Each morning, at around 5:00 a.m., Anja ends up in bed with me. This is the time at which she inexplicably awakes: she is not hungry, she is not wet. She is just...awake. I could stand at her crib and shush her back to sleep, but all this sleepy mom wants is to go back to sleep herself. So I grab Anja, her blankie, and her pacifier and go to the guest bedroom. We go there to avoid the sperm donor's alarm clock. Unfortunately, the guest bedroom is the room not currently being serviced by our brand new $8000 air conditioner (a whole other blog entry), but at 5:00 a.m. it is pretty bearable. I place Anja as close to the wall as possible, lie down next to her, and we are both back asleep within ten minutes or so. When Anja wakes up, however, she is not as close to the wall as she once was. She is now on my side of the bed, and I am nearly falling out of the bed.

Anja is a bed hog.

This all started when we were on vacation. Anja refused to sleep in her portable crib so one of us would sleep with her in the bed in a very small bedroom. Even though the bed was a double size, I was nervous about her sleeping in it by herself. Imagine this room design: wall, dresser, unused crib, bed, wall, all with very little space in between. One night, the sperm donor and I both slept with Anja in the bed, the two of us on each side and Anja in the middle. When I awoke in the middle of the night, I discovered that the sperm donor and I only had a small space of bed and Anja was sleeping peacefully in the shape of a cross. I had my back leaning against the portable crib - thank goodness, because otherwise I would have hit the floor. After that night, the sperm donor went to sleep in a different bed. I would have done the same thing had I not been the one who lactates. On the last night of our vacation, our hotel room had two queen beds; I let the bed hog have one all to herself.

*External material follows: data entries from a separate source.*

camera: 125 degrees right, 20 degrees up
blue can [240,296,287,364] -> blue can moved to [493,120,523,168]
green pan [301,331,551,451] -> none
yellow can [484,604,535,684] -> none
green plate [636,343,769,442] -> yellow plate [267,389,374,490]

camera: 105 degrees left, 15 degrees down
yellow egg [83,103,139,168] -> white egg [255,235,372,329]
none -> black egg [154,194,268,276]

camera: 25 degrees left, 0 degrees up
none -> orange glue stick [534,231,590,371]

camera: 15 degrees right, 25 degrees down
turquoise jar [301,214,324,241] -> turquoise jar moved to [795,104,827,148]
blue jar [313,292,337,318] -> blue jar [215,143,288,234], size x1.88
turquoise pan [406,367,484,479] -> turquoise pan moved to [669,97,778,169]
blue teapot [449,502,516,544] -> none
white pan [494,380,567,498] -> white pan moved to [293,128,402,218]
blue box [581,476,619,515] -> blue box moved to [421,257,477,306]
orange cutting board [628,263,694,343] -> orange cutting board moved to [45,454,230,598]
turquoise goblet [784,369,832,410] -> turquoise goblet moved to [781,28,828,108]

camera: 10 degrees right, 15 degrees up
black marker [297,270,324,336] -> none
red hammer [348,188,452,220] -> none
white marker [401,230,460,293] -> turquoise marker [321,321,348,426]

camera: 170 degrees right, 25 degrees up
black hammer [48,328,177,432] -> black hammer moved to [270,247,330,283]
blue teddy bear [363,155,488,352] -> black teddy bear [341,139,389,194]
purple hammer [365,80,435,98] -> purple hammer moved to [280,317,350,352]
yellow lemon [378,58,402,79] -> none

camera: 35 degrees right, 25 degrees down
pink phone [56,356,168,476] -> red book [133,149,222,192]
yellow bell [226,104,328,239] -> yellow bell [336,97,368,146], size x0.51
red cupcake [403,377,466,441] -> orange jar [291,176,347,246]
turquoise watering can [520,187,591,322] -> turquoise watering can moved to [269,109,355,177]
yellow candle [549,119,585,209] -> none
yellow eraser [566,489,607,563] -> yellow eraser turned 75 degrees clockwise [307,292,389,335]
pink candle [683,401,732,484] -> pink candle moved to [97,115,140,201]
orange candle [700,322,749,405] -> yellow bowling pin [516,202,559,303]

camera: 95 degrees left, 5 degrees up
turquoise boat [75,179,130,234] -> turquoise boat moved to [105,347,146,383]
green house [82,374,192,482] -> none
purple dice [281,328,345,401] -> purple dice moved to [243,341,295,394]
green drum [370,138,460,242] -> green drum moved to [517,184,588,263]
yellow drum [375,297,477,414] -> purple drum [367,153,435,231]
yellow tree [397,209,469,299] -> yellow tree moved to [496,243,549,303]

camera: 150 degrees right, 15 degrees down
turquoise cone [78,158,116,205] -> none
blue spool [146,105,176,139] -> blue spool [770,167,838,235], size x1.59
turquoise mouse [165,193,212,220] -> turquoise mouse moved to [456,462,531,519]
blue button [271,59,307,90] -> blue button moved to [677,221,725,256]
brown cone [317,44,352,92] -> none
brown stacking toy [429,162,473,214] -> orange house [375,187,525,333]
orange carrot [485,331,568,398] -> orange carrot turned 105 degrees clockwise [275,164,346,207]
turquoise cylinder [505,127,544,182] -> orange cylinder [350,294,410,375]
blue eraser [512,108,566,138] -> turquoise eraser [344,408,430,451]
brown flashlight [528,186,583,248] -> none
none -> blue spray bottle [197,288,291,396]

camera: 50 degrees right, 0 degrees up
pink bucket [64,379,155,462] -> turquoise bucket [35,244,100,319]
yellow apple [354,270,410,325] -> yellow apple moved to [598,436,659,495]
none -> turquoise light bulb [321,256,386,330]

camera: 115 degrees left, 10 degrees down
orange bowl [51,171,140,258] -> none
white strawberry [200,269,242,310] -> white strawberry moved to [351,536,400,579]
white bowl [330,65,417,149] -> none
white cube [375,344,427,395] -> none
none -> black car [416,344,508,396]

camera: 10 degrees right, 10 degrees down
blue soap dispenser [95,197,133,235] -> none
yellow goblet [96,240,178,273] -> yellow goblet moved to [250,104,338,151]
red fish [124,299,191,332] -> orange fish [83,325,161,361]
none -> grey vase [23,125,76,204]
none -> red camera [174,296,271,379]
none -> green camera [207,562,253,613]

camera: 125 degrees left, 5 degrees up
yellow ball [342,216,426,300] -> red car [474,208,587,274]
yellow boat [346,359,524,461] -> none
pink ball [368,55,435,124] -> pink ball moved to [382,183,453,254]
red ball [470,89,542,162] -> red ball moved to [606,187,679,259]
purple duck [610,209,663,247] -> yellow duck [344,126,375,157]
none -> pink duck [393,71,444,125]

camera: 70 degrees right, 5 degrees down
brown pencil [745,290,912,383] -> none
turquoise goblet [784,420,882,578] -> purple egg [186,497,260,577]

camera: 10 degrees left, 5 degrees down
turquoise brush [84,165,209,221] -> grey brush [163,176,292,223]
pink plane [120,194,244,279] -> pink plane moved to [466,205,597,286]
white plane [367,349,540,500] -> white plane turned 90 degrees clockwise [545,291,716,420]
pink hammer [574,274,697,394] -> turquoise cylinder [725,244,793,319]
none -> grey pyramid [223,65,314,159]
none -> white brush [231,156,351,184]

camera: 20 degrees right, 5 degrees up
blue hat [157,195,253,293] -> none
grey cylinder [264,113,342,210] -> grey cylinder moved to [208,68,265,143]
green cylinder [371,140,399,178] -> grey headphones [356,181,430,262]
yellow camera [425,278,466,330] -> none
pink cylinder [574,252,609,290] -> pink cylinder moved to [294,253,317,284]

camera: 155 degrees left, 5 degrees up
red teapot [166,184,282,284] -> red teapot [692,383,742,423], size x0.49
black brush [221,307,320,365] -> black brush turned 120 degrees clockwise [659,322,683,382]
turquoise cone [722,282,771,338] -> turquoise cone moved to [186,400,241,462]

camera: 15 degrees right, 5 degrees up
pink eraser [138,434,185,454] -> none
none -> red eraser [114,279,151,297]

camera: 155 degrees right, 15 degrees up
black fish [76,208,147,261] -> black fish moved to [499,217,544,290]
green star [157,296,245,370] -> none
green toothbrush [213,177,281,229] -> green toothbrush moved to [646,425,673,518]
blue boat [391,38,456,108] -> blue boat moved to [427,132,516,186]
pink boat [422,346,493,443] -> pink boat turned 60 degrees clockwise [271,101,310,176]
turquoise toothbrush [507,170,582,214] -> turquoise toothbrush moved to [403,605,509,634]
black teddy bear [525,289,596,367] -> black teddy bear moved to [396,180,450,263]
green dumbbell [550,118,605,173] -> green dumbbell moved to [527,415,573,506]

I have no idea how she wiggles towards me in her sleep. What is even funnier is that I don't even sense that I am moving with her. But I do believe the tendency toward bed hogging is genetic: I love to sleep diagonally. Always have. What I love about my king size bed is that I can sleep diagonal and the sperm donor doesn't even notice. Unless he happens to be sleeping diagonal too.

So this week my bed hog learned how to do a tripod. What the hell is a tripod, you might ask. That's what I said to the pediatrician. A baby does a tripod when she sits supporting herself with her hands. One butt + two hands = tripod. Anja is pretty pleased with herself, but she can't stay up for too long. After a minute or so she is on her elbows. Give it a little while longer and she would be on her face if one of us was not there to catch her. I bought her an Aqua Duck so she can try to grab the little fish while sitting in her tripod.

She's sleeping now, exhausted from a day's worth of development. I'm going to catch some sleep myself before she knocks me out of bed.